EXERCISES TO COMPLETE>
• 1. Using the patch on optimizing diff-tree below, answer each question:
(a) Which command does the patch try to optimize?
(b) Which file does the patch make diff-tree read first when it reads from --stdin with rename/copy detection?
(c) What does the patch keep in memory for each object it has already seen?
• 2. Summarize the patch on optimizing diff-tree below in two sentences.
• 3. Resume the patch on optimizing diff-tree below from the point at which it stops.

[PATCH] Optimize diff-tree -[CM] --stdin
authorJunio C Hamano <junkio@cox.net>
Fri, 27 May 2005 22:56:38 +0000 (15:56 -0700)
committerLinus Torvalds <torvalds@ppc970.osdl.org>
Sun, 29 May 2005 18:17:44 +0000 (11:17 -0700)
This attempts to optimize "diff-tree -[CM] --stdin", which
compares successible tree pairs.  This optimization does not
make much sense for other commands in the diff-* brothers.

When reading from --stdin and using rename/copy detection, the
patch makes diff-tree to read the current index file first.
This is done to reuse the optimization used by diff-cache in the
non-cached case.  Similarity estimator can avoid expanding a
blob if the index says what is in the work tree has an exact
copy of that blob already expanded.

Another optimization the patch makes is to check only file sizes
first to terminate similarity estimation early.  In order for
this to work, it needs a way to tell the size of the blob
without expanding it.  Since an obvious way of doing it, which
is to keep all the blobs previously used in the memory, is too
costly, it does so by keeping the filesize for each object it
has already seen in memory.

Signed-off-by: Junio C Hamano <junkio@cox.net>
Signed-off-by: Linus Torvalds <torvalds@osdl.org>
diff-tree.c
diff.c
diff.h
diffcore-pickaxe.c
diffcore-rename.c
diffcore.h

index c66c78708e81617c3bce19750e07bff9d692e5c9..8bdb1dba59f9b36a9660273eb17577c1fc76cdbe 100644 (file)
@@ -578,6 +578,9 @@ int main(int argc, const char **argv)
        if (!read_stdin)
                return 0;
 
+       if (detect_rename)
+               diff_setup_opt |= (DIFF_SETUP_USE_SIZE_CACHE |
+                                  DIFF_SETUP_USE_CACHE);
        while (fgets(line, sizeof(line), stdin))
                diff_tree_stdin(line);
 
diff --git a/diff.c b/diff.c
index ebec71aeee3d318b81c67d4a00687cd363145cf7..357c4efce1c76a42a56421ce90f35bc1555349dd 100644 (file)
--- a/diff.c
+++ b/diff.c
@@ -12,6 +12,7 @@ static const char *diff_opts = "-pu";
 static unsigned char null_sha1[20] = { 0, };
 
 static int reverse_diff;
+static int use_size_cache;
 
 static const char *external_diff(void)
 {
@@ -222,12 +223,60 @@ static int work_tree_matches(const char *name, const unsigned char *sha1)
        return 1;
 }
 
+static struct sha1_size_cache {
+       unsigned char sha1[20];
+       unsigned long size;
+} **sha1_size_cache;
+static int sha1_size_cache_nr, sha1_size_cache_alloc;
+
+static struct sha1_size_cache *locate_size_cache(unsigned char *sha1,
+                                                unsigned long size)
+{
+       int first, last;
+       struct sha1_size_cache *e;
+
+       first = 0;
+       last = sha1_size_cache_nr;
+       while (last > first) {
+               int next = (last + first) >> 1;
+               e = sha1_size_cache[next];
+               int cmp = memcmp(e->sha1, sha1, 20);
+               if (!cmp)

SUPPLIED INFORMATION>
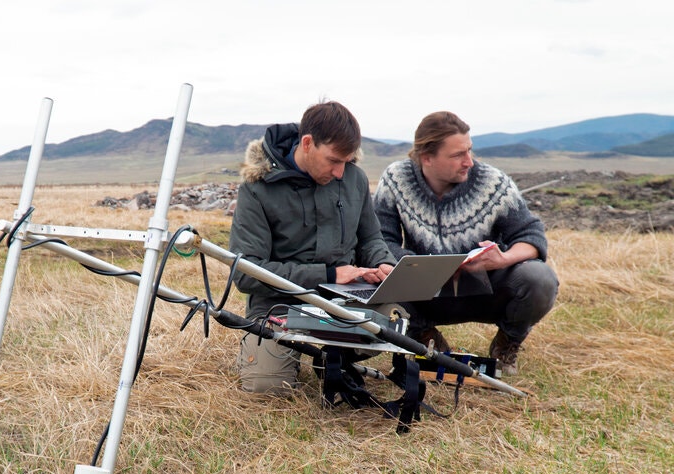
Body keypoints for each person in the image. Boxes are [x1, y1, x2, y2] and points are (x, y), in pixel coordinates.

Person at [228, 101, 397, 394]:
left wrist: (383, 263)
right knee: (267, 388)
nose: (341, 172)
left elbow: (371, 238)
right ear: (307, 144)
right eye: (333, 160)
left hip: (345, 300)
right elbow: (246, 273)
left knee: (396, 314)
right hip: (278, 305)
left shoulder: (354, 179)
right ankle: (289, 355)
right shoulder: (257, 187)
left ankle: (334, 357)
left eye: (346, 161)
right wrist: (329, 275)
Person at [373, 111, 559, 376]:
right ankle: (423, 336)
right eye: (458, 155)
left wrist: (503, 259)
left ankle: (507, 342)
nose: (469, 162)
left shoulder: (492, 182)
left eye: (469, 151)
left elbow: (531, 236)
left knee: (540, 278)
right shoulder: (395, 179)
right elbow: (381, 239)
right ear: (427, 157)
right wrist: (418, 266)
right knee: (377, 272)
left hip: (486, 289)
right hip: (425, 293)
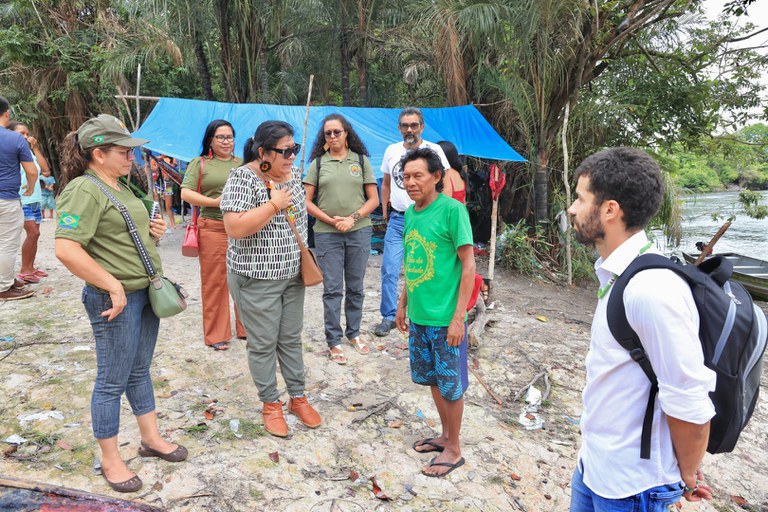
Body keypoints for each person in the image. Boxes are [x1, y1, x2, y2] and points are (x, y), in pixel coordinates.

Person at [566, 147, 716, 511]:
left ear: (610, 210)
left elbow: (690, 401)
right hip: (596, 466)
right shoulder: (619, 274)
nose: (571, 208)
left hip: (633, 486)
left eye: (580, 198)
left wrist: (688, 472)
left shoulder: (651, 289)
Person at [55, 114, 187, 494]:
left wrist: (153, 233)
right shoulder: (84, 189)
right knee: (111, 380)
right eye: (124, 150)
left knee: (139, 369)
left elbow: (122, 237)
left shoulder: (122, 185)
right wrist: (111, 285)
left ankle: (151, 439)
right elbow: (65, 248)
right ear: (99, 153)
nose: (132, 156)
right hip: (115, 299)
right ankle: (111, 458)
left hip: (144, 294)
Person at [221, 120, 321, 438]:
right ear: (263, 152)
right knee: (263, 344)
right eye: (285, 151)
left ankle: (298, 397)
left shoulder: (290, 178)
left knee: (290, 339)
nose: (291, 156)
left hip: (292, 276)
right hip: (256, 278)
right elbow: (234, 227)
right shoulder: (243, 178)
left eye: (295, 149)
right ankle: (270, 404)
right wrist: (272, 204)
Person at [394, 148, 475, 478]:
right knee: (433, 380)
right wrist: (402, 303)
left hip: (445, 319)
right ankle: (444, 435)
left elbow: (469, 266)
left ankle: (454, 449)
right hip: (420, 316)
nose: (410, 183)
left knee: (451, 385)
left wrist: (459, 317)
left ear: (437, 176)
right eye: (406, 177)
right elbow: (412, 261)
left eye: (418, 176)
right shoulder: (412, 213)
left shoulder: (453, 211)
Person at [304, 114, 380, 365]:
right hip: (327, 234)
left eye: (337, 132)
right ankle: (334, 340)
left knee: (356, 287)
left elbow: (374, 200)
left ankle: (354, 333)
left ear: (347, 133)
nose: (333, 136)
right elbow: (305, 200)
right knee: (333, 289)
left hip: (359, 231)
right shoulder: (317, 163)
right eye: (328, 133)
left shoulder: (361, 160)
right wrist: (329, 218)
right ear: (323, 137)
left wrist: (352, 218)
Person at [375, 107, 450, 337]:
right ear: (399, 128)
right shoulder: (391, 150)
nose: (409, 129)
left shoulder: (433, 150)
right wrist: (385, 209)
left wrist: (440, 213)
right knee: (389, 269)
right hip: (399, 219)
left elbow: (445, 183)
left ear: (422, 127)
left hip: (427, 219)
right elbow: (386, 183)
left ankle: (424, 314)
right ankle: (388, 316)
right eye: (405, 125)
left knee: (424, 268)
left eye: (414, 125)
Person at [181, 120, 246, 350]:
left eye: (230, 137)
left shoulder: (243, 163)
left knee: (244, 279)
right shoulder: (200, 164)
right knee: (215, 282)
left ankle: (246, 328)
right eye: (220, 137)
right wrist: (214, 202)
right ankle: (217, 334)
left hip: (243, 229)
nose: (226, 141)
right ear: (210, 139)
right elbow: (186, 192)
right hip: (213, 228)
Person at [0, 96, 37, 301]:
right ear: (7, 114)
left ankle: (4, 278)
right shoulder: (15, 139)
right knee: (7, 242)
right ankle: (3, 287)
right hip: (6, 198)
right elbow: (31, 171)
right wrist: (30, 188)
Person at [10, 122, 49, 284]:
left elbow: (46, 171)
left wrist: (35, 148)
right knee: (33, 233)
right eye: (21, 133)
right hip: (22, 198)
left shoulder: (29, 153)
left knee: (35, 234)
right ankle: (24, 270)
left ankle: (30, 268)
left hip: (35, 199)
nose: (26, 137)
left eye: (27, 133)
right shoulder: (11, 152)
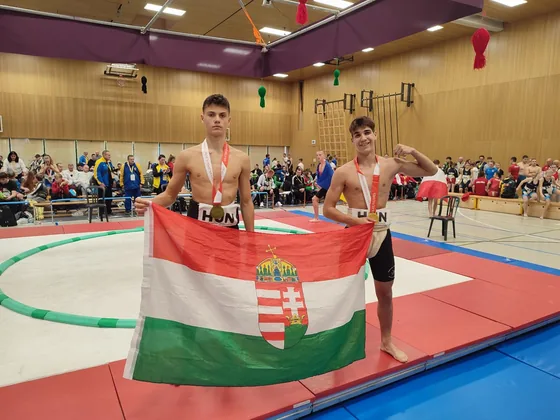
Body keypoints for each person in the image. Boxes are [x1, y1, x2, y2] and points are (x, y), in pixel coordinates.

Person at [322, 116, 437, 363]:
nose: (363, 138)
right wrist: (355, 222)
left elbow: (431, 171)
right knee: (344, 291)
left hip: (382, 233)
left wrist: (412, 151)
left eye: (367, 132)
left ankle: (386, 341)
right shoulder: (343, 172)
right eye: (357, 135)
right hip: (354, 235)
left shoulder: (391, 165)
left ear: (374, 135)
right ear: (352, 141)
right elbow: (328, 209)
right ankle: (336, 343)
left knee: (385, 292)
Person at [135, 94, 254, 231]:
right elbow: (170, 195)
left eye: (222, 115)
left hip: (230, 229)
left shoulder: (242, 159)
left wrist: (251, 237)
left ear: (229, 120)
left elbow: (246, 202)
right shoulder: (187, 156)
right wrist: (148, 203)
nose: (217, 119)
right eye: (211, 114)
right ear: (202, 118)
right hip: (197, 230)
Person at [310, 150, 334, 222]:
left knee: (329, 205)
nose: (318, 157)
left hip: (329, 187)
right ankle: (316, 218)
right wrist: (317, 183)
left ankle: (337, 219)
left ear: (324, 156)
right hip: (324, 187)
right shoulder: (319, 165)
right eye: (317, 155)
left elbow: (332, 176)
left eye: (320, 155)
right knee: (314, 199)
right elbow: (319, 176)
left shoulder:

RESULTS>
• 1.
(a) "diff-tree -[CM] --stdin"
(b) The current index file
(c) The filesize

• 2. The patch optimizes "diff-tree -[CM] --stdin" by making diff-tree read the current index file first when it reads from --stdin with rename/copy detection, so that the similarity estimator can avoid expanding a blob when the work tree already holds an exact expanded copy of it. It also checks file sizes first to end similarity estimation early, and it keeps in memory the filesize of each object it has already seen rather than all the blobs previously used.

• 3.
+                       return e;
+               if (cmp < 0) {
+                       last = next;
+                       continue;
+               }
+               first = next+1;
+       }
+       /* not found */
+       if (size == UINT_MAX)
+               return NULL;
+       /* insert to make it at "first" */
+       if (sha1_size_cache_alloc <= sha1_size_cache_nr) {
+               sha1_size_cache_alloc = alloc_nr(sha1_size_cache_alloc);
+               sha1_size_cache = xrealloc(sha1_size_cache,
+                                          sha1_size_cache_alloc *
+                                          sizeof(*sha1_size_cache));
+       }
+       sha1_size_cache_nr++;
+       if (first < sha1_size_cache_nr)
+               memmove(sha1_size_cache + first + 1, sha1_size_cache + first,
+                       (sha1_size_cache_nr - first - 1) *
+                       sizeof(*sha1_size_cache));
+       e = xmalloc(sizeof(struct sha1_size_cache));
+       sha1_size_cache[first] = e;
+       memcpy(e->sha1, sha1, 20);
+       e->size = size;
+       return e;
+}
+
 /*
  * While doing rename detection and pickaxe operation, we may need to
  * grab the data for the blob (or file) for our own in-core comparison.
  * diff_filespec has data and size fields for this purpose.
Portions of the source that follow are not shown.